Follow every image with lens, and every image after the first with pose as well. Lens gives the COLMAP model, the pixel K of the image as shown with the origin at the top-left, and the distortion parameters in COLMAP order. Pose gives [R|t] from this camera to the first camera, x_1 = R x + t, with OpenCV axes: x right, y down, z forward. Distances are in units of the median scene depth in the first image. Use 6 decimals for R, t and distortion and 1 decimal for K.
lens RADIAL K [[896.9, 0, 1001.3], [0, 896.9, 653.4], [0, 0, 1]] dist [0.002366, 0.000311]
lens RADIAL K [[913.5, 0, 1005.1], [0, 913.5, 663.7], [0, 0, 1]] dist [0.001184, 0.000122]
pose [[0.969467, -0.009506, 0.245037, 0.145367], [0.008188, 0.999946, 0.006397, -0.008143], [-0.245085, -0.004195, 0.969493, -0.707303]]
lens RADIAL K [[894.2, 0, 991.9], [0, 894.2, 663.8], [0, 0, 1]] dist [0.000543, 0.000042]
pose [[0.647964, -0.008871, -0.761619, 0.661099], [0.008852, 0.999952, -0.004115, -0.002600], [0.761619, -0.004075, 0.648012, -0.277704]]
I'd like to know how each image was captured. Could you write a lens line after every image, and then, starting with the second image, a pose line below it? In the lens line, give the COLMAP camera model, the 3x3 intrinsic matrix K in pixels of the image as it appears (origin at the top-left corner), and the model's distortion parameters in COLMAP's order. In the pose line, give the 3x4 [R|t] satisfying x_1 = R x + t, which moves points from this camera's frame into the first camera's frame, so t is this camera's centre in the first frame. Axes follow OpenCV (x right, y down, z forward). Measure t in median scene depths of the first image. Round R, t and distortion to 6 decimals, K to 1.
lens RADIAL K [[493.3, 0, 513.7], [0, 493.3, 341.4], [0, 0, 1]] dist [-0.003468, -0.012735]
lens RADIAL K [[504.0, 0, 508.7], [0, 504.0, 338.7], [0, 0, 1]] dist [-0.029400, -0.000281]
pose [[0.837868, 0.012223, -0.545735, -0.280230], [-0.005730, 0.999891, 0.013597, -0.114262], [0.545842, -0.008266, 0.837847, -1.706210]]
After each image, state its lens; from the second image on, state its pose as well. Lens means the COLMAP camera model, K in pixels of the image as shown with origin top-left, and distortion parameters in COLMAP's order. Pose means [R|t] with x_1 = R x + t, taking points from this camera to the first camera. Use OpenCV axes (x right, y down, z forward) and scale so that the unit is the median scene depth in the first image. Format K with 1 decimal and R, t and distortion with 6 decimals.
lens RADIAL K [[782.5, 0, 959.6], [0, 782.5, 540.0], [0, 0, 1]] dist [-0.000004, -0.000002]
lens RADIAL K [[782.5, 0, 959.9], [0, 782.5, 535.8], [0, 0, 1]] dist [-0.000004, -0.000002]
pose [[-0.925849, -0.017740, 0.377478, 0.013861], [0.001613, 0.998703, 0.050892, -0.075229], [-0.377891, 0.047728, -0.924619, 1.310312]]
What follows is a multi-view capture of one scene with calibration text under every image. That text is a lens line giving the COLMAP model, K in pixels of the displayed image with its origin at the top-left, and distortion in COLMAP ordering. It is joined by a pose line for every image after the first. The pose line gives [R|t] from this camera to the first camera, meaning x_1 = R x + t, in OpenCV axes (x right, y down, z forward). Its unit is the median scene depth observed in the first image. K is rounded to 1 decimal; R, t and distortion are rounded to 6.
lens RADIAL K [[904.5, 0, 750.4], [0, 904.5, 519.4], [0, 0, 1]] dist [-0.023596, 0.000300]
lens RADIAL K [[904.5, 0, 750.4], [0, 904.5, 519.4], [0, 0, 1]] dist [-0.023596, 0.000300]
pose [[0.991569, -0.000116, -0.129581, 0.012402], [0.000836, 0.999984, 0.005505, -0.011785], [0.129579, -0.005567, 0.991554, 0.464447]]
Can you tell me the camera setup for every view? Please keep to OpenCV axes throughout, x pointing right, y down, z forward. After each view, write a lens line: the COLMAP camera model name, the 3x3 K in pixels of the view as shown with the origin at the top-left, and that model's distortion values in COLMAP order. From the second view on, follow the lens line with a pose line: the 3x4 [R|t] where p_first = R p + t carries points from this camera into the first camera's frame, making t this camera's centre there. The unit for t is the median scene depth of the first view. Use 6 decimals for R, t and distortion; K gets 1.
•••••
- _PROBLEM DESCRIPTION_
Copy out all of the data above, line for line, with no changes.

- _THE ANSWER_
Follow every image with lens, and every image after the first with pose as well. Lens gives the COLMAP model, the pixel K of the image as shown with the origin at the top-left, and the distortion parameters in COLMAP order. Pose gives [R|t] from this camera to the first camera, x_1 = R x + t, with OpenCV axes: x right, y down, z forward. Distances are in units of the median scene depth in the first image. Use 6 decimals for R, t and distortion and 1 decimal for K.
lens RADIAL K [[896.9, 0, 1001.3], [0, 896.9, 653.4], [0, 0, 1]] dist [0.002366, 0.000311]
lens RADIAL K [[913.5, 0, 1005.1], [0, 913.5, 663.7], [0, 0, 1]] dist [0.001184, 0.000122]
pose [[0.969467, -0.009506, 0.245037, 0.145367], [0.008188, 0.999946, 0.006397, -0.008143], [-0.245085, -0.004195, 0.969493, -0.707303]]
lens RADIAL K [[894.2, 0, 991.9], [0, 894.2, 663.8], [0, 0, 1]] dist [0.000543, 0.000042]
pose [[0.647964, -0.008871, -0.761619, 0.661099], [0.008852, 0.999952, -0.004115, -0.002600], [0.761619, -0.004075, 0.648012, -0.277704]]
I'd like to know how each image was captured. Could you write a lens line after every image, and then, starting with the second image, a pose line below it? In the lens line, give the COLMAP camera model, the 3x3 intrinsic matrix K in pixels of the image as it appears (origin at the top-left corner), and the model's distortion parameters in COLMAP's order. In the pose line, give the 3x4 [R|t] satisfying x_1 = R x + t, which moves points from this camera's frame into the first camera's frame, so t is this camera's centre in the first frame. Axes follow OpenCV (x right, y down, z forward). Measure t in median scene depths of the first image. Round R, t and distortion to 6 decimals, K to 1.
lens RADIAL K [[493.3, 0, 513.7], [0, 493.3, 341.4], [0, 0, 1]] dist [-0.003468, -0.012735]
lens RADIAL K [[504.0, 0, 508.7], [0, 504.0, 338.7], [0, 0, 1]] dist [-0.029400, -0.000281]
pose [[0.837868, 0.012223, -0.545735, -0.280230], [-0.005730, 0.999891, 0.013597, -0.114262], [0.545842, -0.008266, 0.837847, -1.706210]]
After each image, state its lens; from the second image on, state its pose as well. Lens means the COLMAP camera model, K in pixels of the image as shown with origin top-left, and distortion parameters in COLMAP's order. Pose means [R|t] with x_1 = R x + t, taking points from this camera to the first camera. Use OpenCV axes (x right, y down, z forward) and scale so that the unit is the median scene depth in the first image. Format K with 1 decimal and R, t and distortion with 6 decimals.
lens RADIAL K [[782.5, 0, 959.6], [0, 782.5, 540.0], [0, 0, 1]] dist [-0.000004, -0.000002]
lens RADIAL K [[782.5, 0, 959.9], [0, 782.5, 535.8], [0, 0, 1]] dist [-0.000004, -0.000002]
pose [[-0.925849, -0.017740, 0.377478, 0.013861], [0.001613, 0.998703, 0.050892, -0.075229], [-0.377891, 0.047728, -0.924619, 1.310312]]
What follows is a multi-view capture of one scene with calibration text under every image. That text is a lens line giving the COLMAP model, K in pixels of the displayed image with its origin at the top-left, and distortion in COLMAP ordering. It is joined by a pose line for every image after the first. The pose line gives [R|t] from this camera to the first camera, meaning x_1 = R x + t, in OpenCV axes (x right, y down, z forward). Its unit is the median scene depth observed in the first image. K is rounded to 1 decimal; R, t and distortion are rounded to 6.
lens RADIAL K [[904.5, 0, 750.4], [0, 904.5, 519.4], [0, 0, 1]] dist [-0.023596, 0.000300]
lens RADIAL K [[904.5, 0, 750.4], [0, 904.5, 519.4], [0, 0, 1]] dist [-0.023596, 0.000300]
pose [[0.991569, -0.000116, -0.129581, 0.012402], [0.000836, 0.999984, 0.005505, -0.011785], [0.129579, -0.005567, 0.991554, 0.464447]]
Can you tell me the camera setup for every view? Please keep to OpenCV axes throughout, x pointing right, y down, z forward. After each view, write a lens line: the COLMAP camera model name, the 3x3 K in pixels of the view as shown with the origin at the top-left, and that model's distortion values in COLMAP order. From the second view on, follow the lens line with a pose line: the 3x4 [R|t] where p_first = R p + t carries points from this camera into the first camera's frame, making t this camera's centre there. The unit for t is the median scene depth of the first view. Use 6 decimals for R, t and distortion; K gets 1.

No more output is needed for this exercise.